Talvez eu esteja chovendo no molhado por dizer tudo isso, mas acho que o post é um desabafo, uma necessidade interna de me conformar que não, não tem mais volta. Coloquei um ser humano nesse mundo, e ele terá o direito de viver como desejar, correndo os riscos que isso implicar. E como negar-lhe esse direito? Como querer que ele viva enrolado no plástico bolha? Sim, coisas ruins, ou muito ruins, podem acontecer, como aconteceu com esses jovens, que perderam a vida, e com suas mães, que perderam seu legado, seu futuro. Mas viver é sempre um risco. Olhando pra trás, com meu olhar de mãe, perco a conta de quantas as situações em que estive envolvida e representavam um tremendo risco e eu, paradoxalmente, me sentia segura.

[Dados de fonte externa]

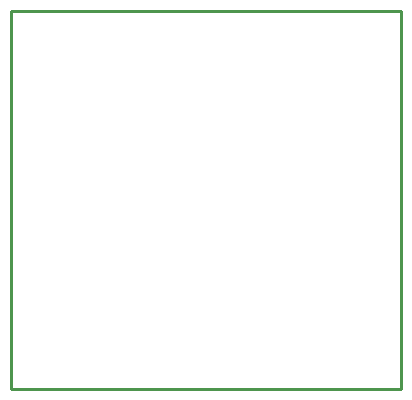
<source format=gbr>
G04 EAGLE Gerber RS-274X export*
G75*
%MOMM*%
%FSLAX34Y34*%
%LPD*%
%IN*%
%IPPOS*%
%AMOC8*
5,1,8,0,0,1.08239X$1,22.5*%
G01*
%ADD10C,0.254000*%


D10*
X0Y0D02*
X330000Y0D01*
X330000Y320000D01*
X0Y320000D01*
X0Y0D01*
M02*

</source>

Então, se tem algo que essa tragédia me ensinou, além de passar a conferir a existência de extintores de incêndio e saídas de emergência em cada lugar fechado que eu adentrar a partir de agora, é que preciso me conformar com o fato de que o meu controle sobre Luca é inversamente proporcional à autonomia que ele começa a reivindicar. Poderei e irei orientar, conversar, ser uma boa ouvinte, um pouso seguro. Segurar sua mão e coloca-lo no meu colo para consola-lo. Velar seu choro e silenciar com ele. Torcer para que as quedas não sejam irreversíveis, não seja irreparáveis. Mas infelizmente não poderei, como desejo todas as vezes que ele adoece e chora com muita dor madrugadas a fio, coloca-lo de volta na minha barriga a cada vez que algo ruim lhe acontecer. O útero, o lugar mais seguro do mundo é, infelizmente, incompatível com estar no mundo.